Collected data
◇ ◇ ◇

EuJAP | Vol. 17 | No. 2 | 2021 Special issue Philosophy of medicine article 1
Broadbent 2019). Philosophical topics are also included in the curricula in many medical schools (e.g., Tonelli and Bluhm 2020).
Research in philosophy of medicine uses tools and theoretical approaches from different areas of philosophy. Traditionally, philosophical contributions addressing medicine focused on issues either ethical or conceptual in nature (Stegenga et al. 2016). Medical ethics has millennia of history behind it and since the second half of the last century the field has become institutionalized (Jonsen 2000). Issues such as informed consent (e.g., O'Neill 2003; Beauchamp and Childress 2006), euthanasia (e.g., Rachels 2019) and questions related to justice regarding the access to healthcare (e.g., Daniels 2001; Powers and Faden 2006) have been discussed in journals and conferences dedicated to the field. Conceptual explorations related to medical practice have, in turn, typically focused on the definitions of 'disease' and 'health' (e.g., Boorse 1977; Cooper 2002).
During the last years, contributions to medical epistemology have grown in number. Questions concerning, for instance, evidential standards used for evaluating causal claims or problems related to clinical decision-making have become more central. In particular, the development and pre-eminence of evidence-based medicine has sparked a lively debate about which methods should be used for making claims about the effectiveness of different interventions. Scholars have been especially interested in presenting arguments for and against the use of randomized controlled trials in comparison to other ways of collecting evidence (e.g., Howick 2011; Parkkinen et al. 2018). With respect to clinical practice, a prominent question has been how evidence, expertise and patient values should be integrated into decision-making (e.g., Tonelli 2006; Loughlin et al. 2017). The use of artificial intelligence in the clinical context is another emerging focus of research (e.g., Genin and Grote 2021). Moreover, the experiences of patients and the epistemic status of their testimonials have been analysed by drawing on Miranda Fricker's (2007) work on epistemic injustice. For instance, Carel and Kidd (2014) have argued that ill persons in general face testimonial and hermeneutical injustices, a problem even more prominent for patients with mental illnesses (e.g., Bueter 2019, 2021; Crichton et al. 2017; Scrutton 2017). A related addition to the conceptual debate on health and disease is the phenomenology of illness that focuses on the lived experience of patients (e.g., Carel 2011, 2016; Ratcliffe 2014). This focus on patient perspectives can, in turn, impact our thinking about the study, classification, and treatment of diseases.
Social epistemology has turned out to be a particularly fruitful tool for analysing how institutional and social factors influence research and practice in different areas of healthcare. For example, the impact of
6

◇ ◇ ◇

#### Exercise details
Every line in the entries above that has the word "healthcare" should be identified and copied.

#### Answer below
Research in philosophy of medicine uses tools and theoretical approaches from different areas of philosophy. Traditionally, philosophical contributions addressing medicine focused on issues either ethical or conceptual in nature (Stegenga et al. 2016). Medical ethics has millennia of history behind it and since the second half of the last century the field has become institutionalized (Jonsen 2000). Issues such as informed consent (e.g., O'Neill 2003; Beauchamp and Childress 2006), euthanasia (e.g., Rachels 2019) and questions related to justice regarding the access to healthcare (e.g., Daniels 2001; Powers and Faden 2006) have been discussed in journals and conferences dedicated to the field. Conceptual explorations related to medical practice have, in turn, typically focused on the definitions of 'disease' and 'health' (e.g., Boorse 1977; Cooper 2002).
Social epistemology has turned out to be a particularly fruitful tool for analysing how institutional and social factors influence research and practice in different areas of healthcare. For example, the impact of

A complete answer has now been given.